Directions for this task
Could you restate the entries word for word, without the images?

Source data
----------------
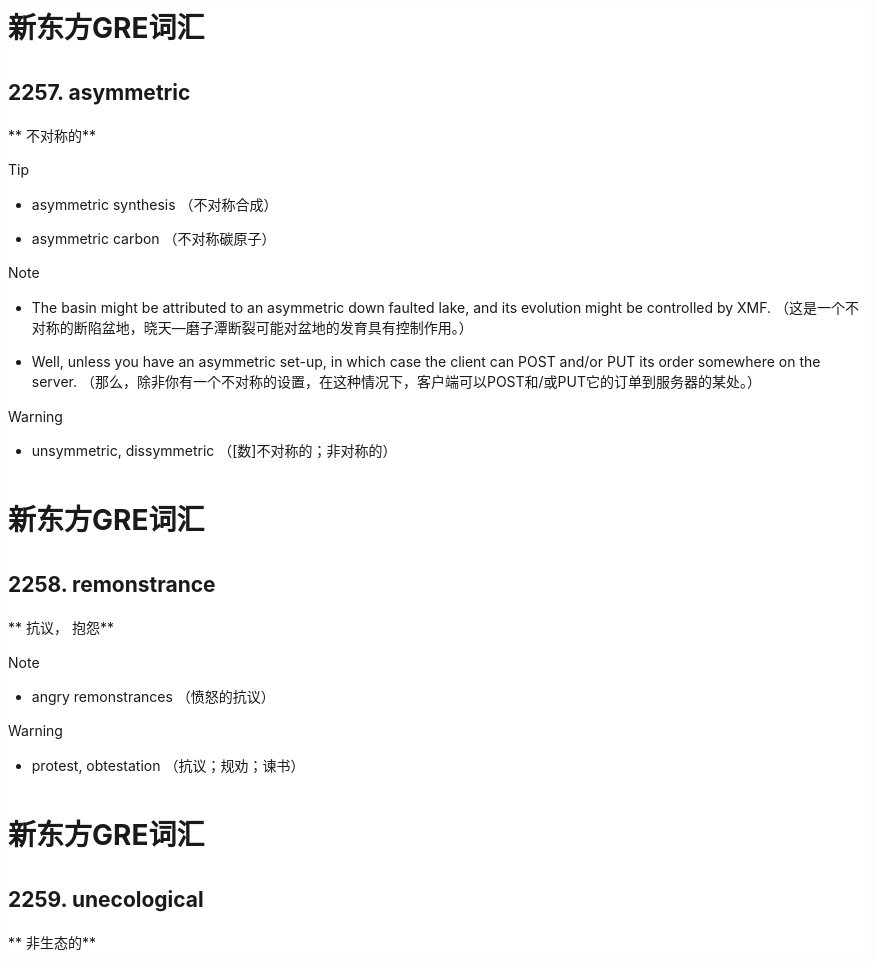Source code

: # 新东方GRE词汇

## 2257. asymmetric

** 不对称的**

> [!TIP]
>
> - asymmetric synthesis （不对称合成）
>
> - asymmetric carbon （不对称碳原子）
>

> [!NOTE]
>
> - The basin might be attributed to an asymmetric down faulted lake, and its evolution might be controlled by XMF. （这是一个不对称的断陷盆地，晓天—磨子潭断裂可能对盆地的发育具有控制作用。）
>
> - Well, unless you have an asymmetric set-up, in which case the client can POST and/or PUT its order somewhere on the server. （那么，除非你有一个不对称的设置，在这种情况下，客户端可以POST和/或PUT它的订单到服务器的某处。）
>

> [!WARNING]
>
> - unsymmetric, dissymmetric （[数]不对称的；非对称的）
>

# 新东方GRE词汇

## 2258. remonstrance

** 抗议， 抱怨**

> [!NOTE]
>
> - angry remonstrances （愤怒的抗议）
>

> [!WARNING]
>
> - protest, obtestation （抗议；规劝；谏书）
>

# 新东方GRE词汇

## 2259. unecological

** 非生态的**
----------------
Answer box
Source code

: # 新东方GRE词汇

## 2257. asymmetric

** 不对称的**

> [!TIP]
>
> - asymmetric synthesis （不对称合成）
>
> - asymmetric carbon （不对称碳原子）
>

> [!NOTE]
>
> - The basin might be attributed to an asymmetric down faulted lake, and its evolution might be controlled by XMF. （这是一个不对称的断陷盆地，晓天—磨子潭断裂可能对盆地的发育具有控制作用。）
>
> - Well, unless you have an asymmetric set-up, in which case the client can POST and/or PUT its order somewhere on the server. （那么，除非你有一个不对称的设置，在这种情况下，客户端可以POST和/或PUT它的订单到服务器的某处。）
>

> [!WARNING]
>
> - unsymmetric, dissymmetric （[数]不对称的；非对称的）
>

# 新东方GRE词汇

## 2258. remonstrance

** 抗议， 抱怨**

> [!NOTE]
>
> - angry remonstrances （愤怒的抗议）
>

> [!WARNING]
>
> - protest, obtestation （抗议；规劝；谏书）
>

# 新东方GRE词汇

## 2259. unecological

** 非生态的**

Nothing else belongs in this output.